My question are about this event in a little bit different way. Is it possible that we publish a paper in some mathematical journals that:
1) The only new thing in the paper is relation between a real phenomena and a field of mathematics that is well known. For example, we just model the controversy with bandwidth problem, and no more things just using the theorems that proved for bandwidth problem.
2) This paper does not have new theorems as like as theorems that are common in mathematical papers. This paper just use mathematical theorems in its direction.
Also, do we have some mathematical journals that publish such a papers? And if yes, is there some evidences for this type of publication?
Maybe someone think about the Hilbert Spaces and quantum mechanic. But, in my view, this is not the case. We use Hilbert spaces to model some aspects of quantum mechanics and we get some new results and theorems in quantum mechanic. If we want to think this relation, the paper only must be contain the modeling of quantum mechanic by Hilbert spaces and no more.
Briefly, suppose we found a connection between a real phenomenon and a field of mathematics that can be acceptable or a new view point for analysis the phenomenon. For example, if we found a relation between Darwin's evolutionary theory and a game on graph, is it possible that we can publish such a results as a paper in a mathematical journal? And what kind of mathematical journal is good for this work?
Sorry me for long question.
Best Answer
Oh yes! Establishing a connection between some class of natural phenomena and a well known field of mathematics can make you famous. And you do not have to prove new theorems. The most striking recent example is Benoit Mandelbrot. According to the Google Scholar he is THE MOST cited mathematician of all (at the time I write this). And all his activity was exactly as you describe. Even before fractals, he was looking for new connections between "well known" fields of mathematics and real world. For example he was looking for "stable probability distributions" everywhere, "power laws" etc. But his greatest success was "fractals". The relevant mathematics was known for about 50 years. Well known to a very narrow circle of specialists, as it happens to most areas of pure mathematics. He invented a catchy word "fractal" and then showed by examples that "fractals are everywhere". I don't know a single new theorem that Mandelbrot proved. But his influence on mathematics and science was really enormous.

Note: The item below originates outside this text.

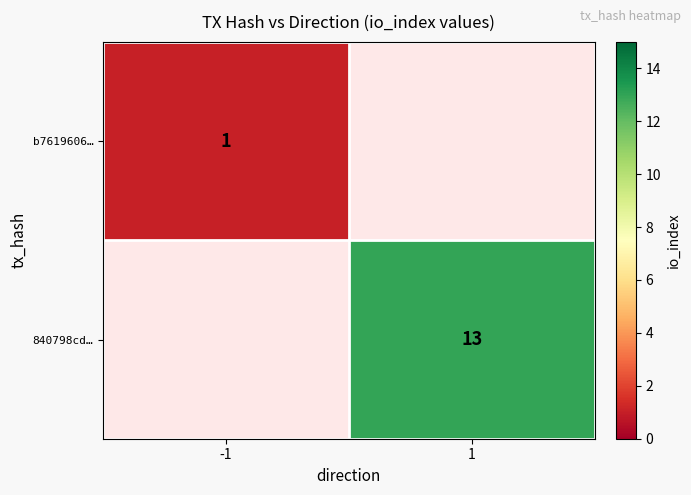

At how many categories does at least one series exceed 10?

1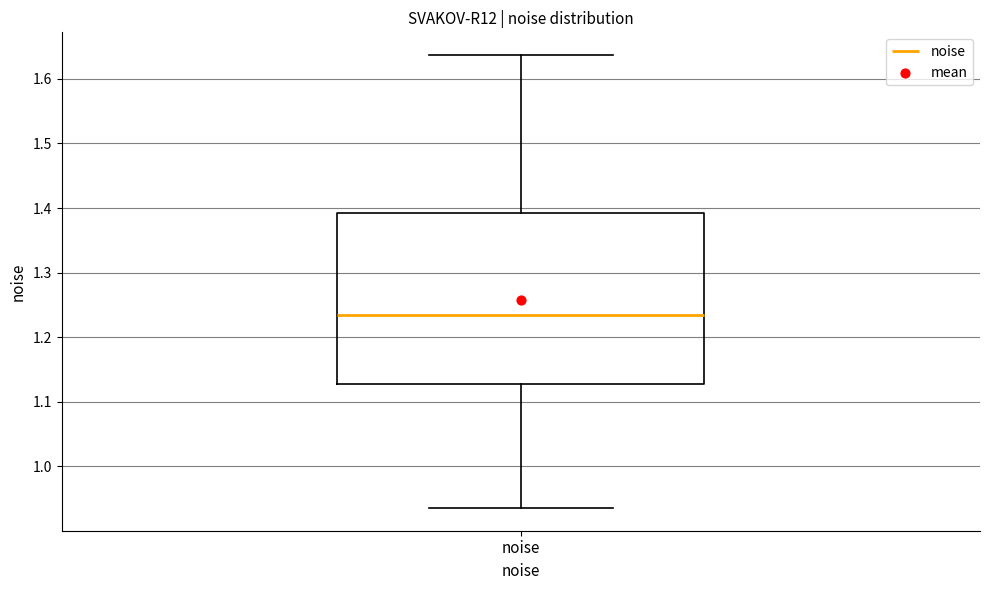

Where does the lower whisker of the box for noise end on the y-axis? The values are not printed on the chart, so give them approximately, as read against the axis.

0.94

On a smaller scale we have Kramers-Kronig relations. Which is nothing else but the "well known" Spkhotski-Plemelj formula. It is not important that Kramers and Kronig discovered these known relations independently. What is important is that they proposed a physical interpretation. And there are thousands of examples like this. You can even receive a Nobel prize by establishing a new relation to the real world of some well known mathematics.